De Luca Andrea, Vendittelli Marilena, Baldini Francesco, Di Giambenedetto Simona, Trotta Maria Paola, Cingolani Antonella, Bacarelli Alessandra, Gori Caterina, Perno Carlo Federico, Antinori Andrea, Ulivi Giovanni
Institute of Clinical Infectious Diseases, Catholic University, Rome, Italy.
Antivir Ther. 2004 Aug;9(4):583-93.
To evaluate whether fuzzy operators can be usefully applied to the interpretation of genotypic HIV-1 drug resistance by experts, and to improve the prediction of salvage therapy outcome by adapting interpretation rules of genotypic resistance on the basis of their association with virological response data.

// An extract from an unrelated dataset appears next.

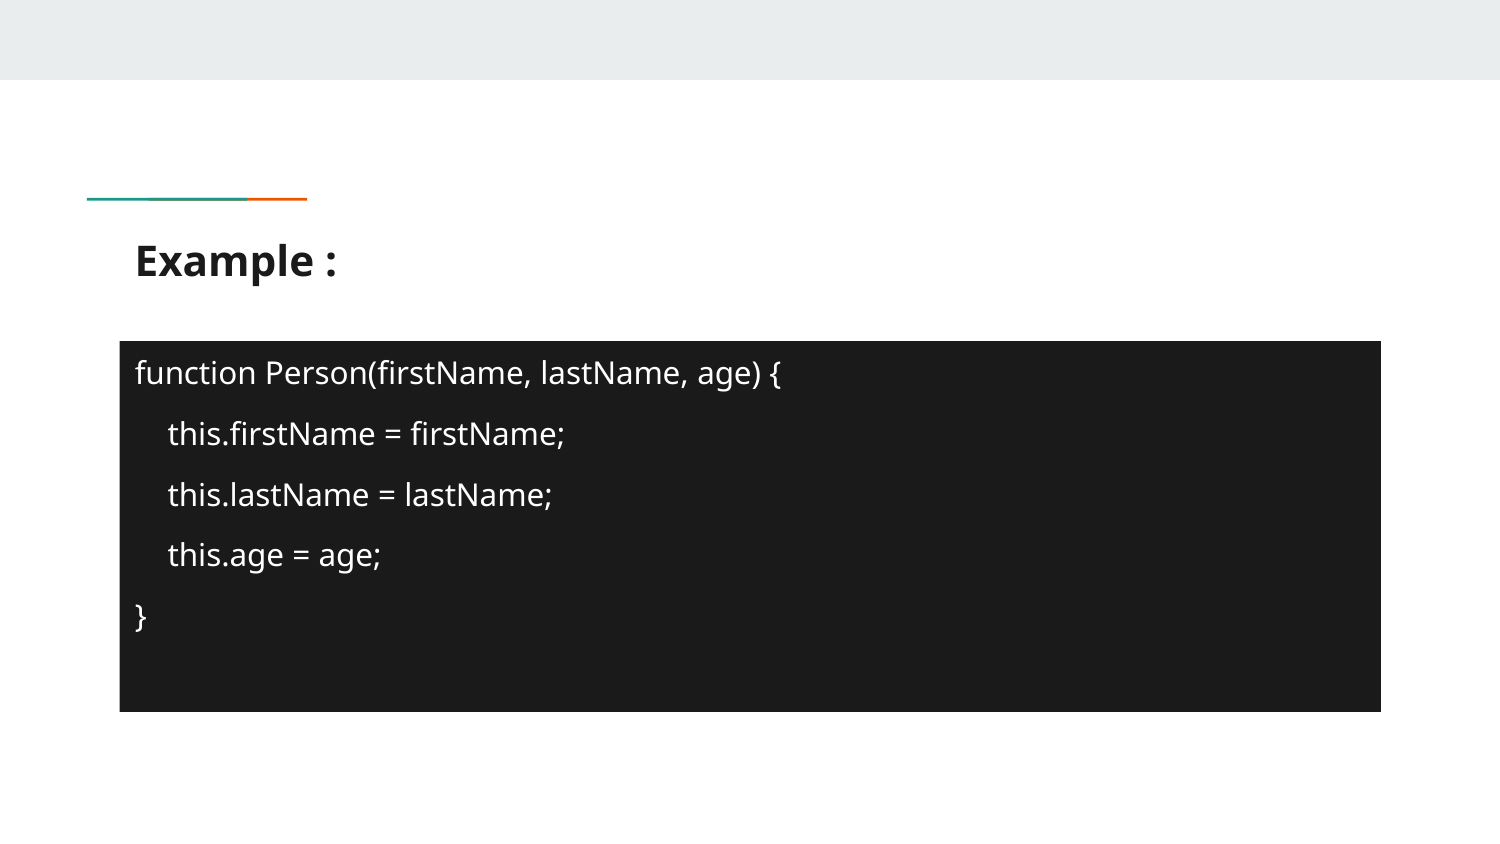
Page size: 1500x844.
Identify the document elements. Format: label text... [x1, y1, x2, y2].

list function Person(firstName, lastName, age) { this.firstName = firstName; this.lastName = lastName; this.age = age; } [119, 341, 1381, 712]
title Example : [119, 216, 1381, 305]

We used a clinical dataset of 231 patients failing highly active antiretroviral therapy (HAART) and starting salvage therapy with baseline resistance genotyping and virological outcomes after 3 and 6 months. A set of rules predicting genotypic resistance was initially derived from an expert (ADL). Rules were implemented using a fuzzy logic approach and the virological outcomes dataset used for the training phase. The resulting algorithm was validated using a separate set of 184 selected patients by correlating the resulting predicted activity with observed virological response at 3 months. For comparison, the expert systems from the drug resistance group of the Agence Nationale de Recherches sur le SIDA (ANRS-AC11) and the algorithm from the Stanford's HIV drug resistance database (Stanford HIVdb) were evaluated on the same set.
The starting algorithm had a correlation with virological outcomes of R2=0.06 (P=0.0001). After the training phase the correlation with virological outcomes increased to R2=0.19 (P<0.000001). In the validation set of patients, the activity of the salvage regimen predicted by the fuzzy algorithm was the only variable independently predictive of the 3-month viral load change even after adjusting by the activity predicted by the two expert systems and baseline viral load (for each 10% salvage regimen's activity increase, mean HIV RNA change from baseline: -0.27 log10 copies/ml; 95% CI -0.39, -0.15).
Using fuzzy operators in a virological outcomes training database to implement a rules-based algorithm for genotypic resistance interpretation, significant improvements of outcomes prediction were obtained. The resulting algorithm showed an independent predictive capability of virological outcomes over that of two rules-based interpretation algorithms made by experts. Although the system was trained and validated on a limited number of cases, the approach deserves further evaluation.
评估模糊算子是否能有效地应用于专家对HIV-1基因型耐药性的解读,并通过根据基因型耐药性与病毒学应答数据的关联调整解读规则,来改善挽救治疗结果的预测。
我们使用了一个包含231例高效抗逆转录病毒治疗(HAART)失败且开始挽救治疗的患者的临床数据集,这些患者有基线耐药基因分型以及3个月和6个月后的病毒学结果。一组预测基因型耐药性的规则最初由一位专家(ADL)得出。使用模糊逻辑方法和用于训练阶段的病毒学结果数据集来实施这些规则。通过将所得预测活性与3个月时观察到的病毒学应答相关联,使用另一组184例选定患者对所得算法进行验证。为作比较,在同一组患者中对法国国家艾滋病研究机构(ANRS-AC11)耐药性小组的专家系统和斯坦福HIV耐药数据库(Stanford HIVdb)的算法进行评估。
初始算法与病毒学结果的相关性为R2 = 0.06(P = 0.0001)。训练阶段后,与病毒学结果的相关性增至R2 = 0.19(P < 0.000001)。在患者验证集中,即使在根据两个专家系统预测的活性和基线病毒载量进行调整后,模糊算法预测的挽救治疗方案活性仍是独立预测3个月病毒载量变化的唯一变量(挽救治疗方案活性每增加10%,HIV RNA相对于基线的平均变化:-0.27 log10拷贝/ml;95%置信区间-0.39,-0.15)。
在病毒学结果训练数据库中使用模糊算子来实施基于规则的基因型耐药性解读算法,可显著改善结果预测。所得算法显示出相对于专家制定的两种基于规则的解读算法而言,对病毒学结果具有独立的预测能力。尽管该系统是在有限数量的病例上进行训练和验证的,但该方法值得进一步评估。